Hasta ahora, el gobierno ha gozado de un entorno interno y externo que, con todo y pandemia, le ha sido benigno. La población ha resistido una severa recesión, las tasas de interés se habían mantenido muy bajas y el mercado para nuestras exportaciones ha crecido mucho más rápido de lo que se anticipaba. Todo eso –sumado a las remesas, transferencias y habilidad narrativa del presidente– ha permitido que la política goce de estabilidad, favoreciendo al partido en el gobierno. Ahora comienza la etapa complicada, en el momento de declive natural del gobierno.
El presidente inició su gobierno ofreciendo un cambio de rumbo hacia menores niveles de pobreza, fin de la violencia, menor desigualdad, mayor crecimiento y menor corrupción. En todos estos campos el avance ha sido notable por su retroceso. Se puede culpar a la pandemia de algunas cosas, pero no de todas, ciertamente no de las trascendentes. La población sigue asediada por la criminalidad, la corrupción está en su apogeo y la economía es más dependiente de las exportaciones que nunca antes.

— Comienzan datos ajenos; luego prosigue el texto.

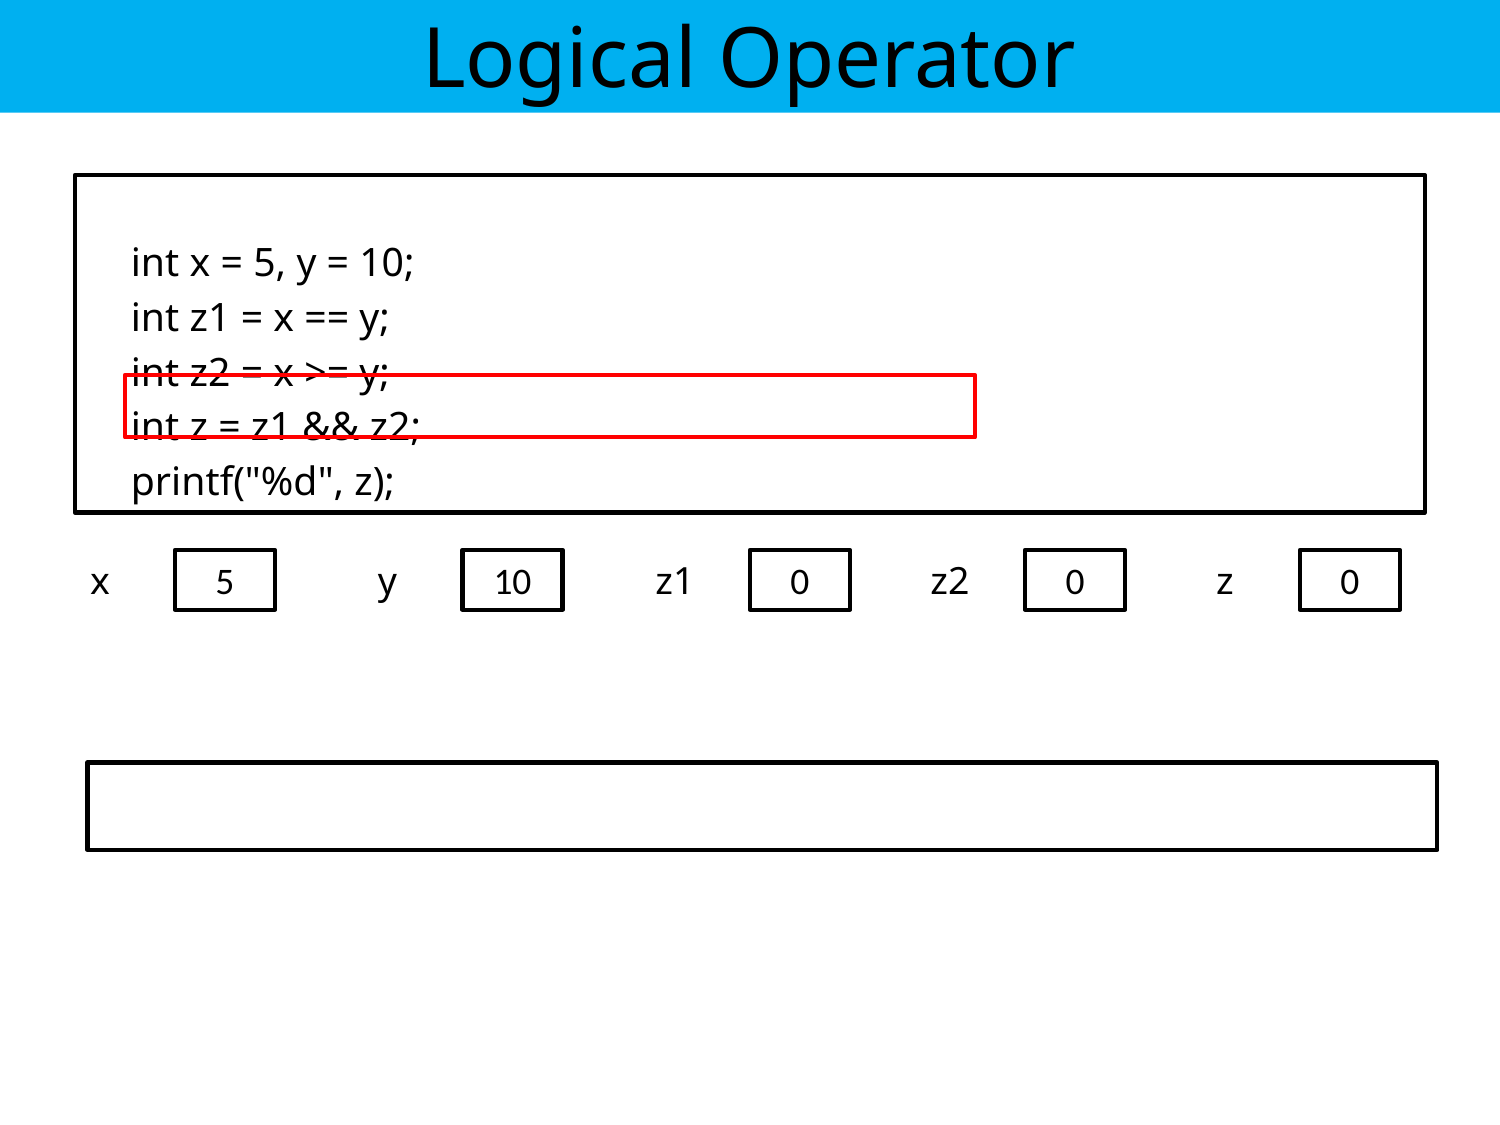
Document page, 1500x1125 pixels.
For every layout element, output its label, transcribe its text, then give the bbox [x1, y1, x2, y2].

text_box 0 [1298, 548, 1402, 612]
text_box [85, 760, 1439, 852]
text_box z2 [898, 548, 1002, 612]
text_box 10 [460, 548, 565, 612]
text_box int x = 5, y = 10; int z1 = x == y; int z2 = x >= y; int z = z1 && z2; printf("%d", z); [73, 173, 1427, 515]
text_box x [48, 548, 152, 612]
text_box [123, 373, 977, 439]
text_box z [1173, 548, 1277, 612]
text_box 0 [748, 548, 852, 612]
text_box 0 [1023, 548, 1127, 612]
text_box 5 [173, 548, 277, 612]
text_box y [335, 548, 440, 612]
text_box Logical Operator [0, 0, 1500, 113]
text_box z1 [623, 548, 727, 612]
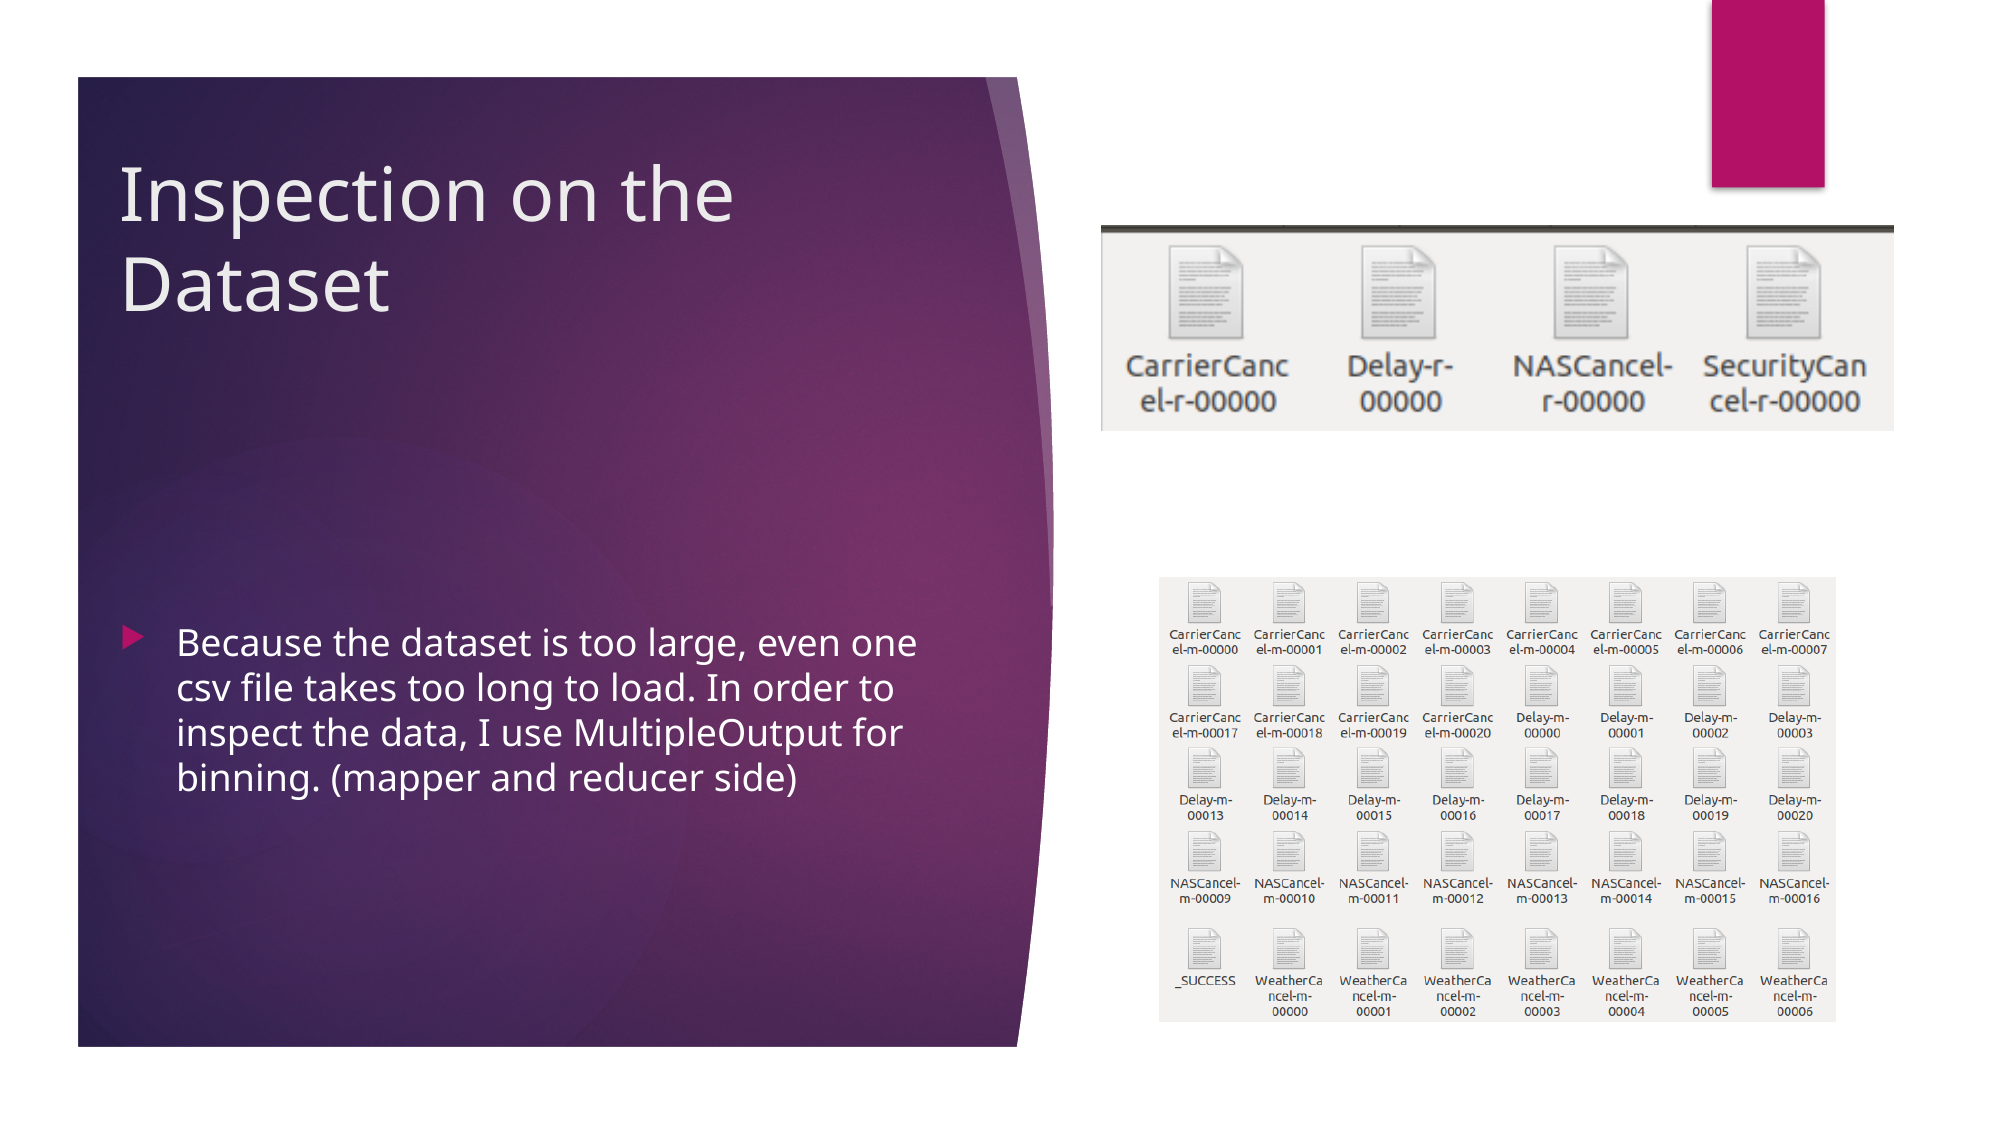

El saldo no es encomiable y todavía faltan dos largos años en un entorno internacional que podría ser extraordinariamente inhóspito y para el cual ya no hay barandales de protección. Los mecanismos y fideicomisos que existían para momentos de dificultades fueron extinguidos. Lo que queda es endeble y sujeto a una marea que podría no mantenerse tranquila.
Lo peor de todo es que el presidente prosigue en el curso que se trazó desde el inicio y no parece dispuesto a virar ni un milímetro, independientemente de las circunstancias. Los altos índices de popularidad lo animan a proseguir sin rectificar, pero esa no es un ancla fiable. Por elevada que sea, la popularidad es un indicador volátil, como ha mostrado la historia tantas veces en el pasado.
Vienen dos años de creciente incertidumbre que, en el mejor de los escenarios, dejarán un entablado frágil y endeble al próximo gobierno. Como dice el dicho, el presidente ha sembrado vientos y cosechará tempestades. Lo que resta es observar la forma que cobre ese clima tan volátil que solía acompañar al fin de los sexenios, pero que parecía rebasado. Hasta ahora.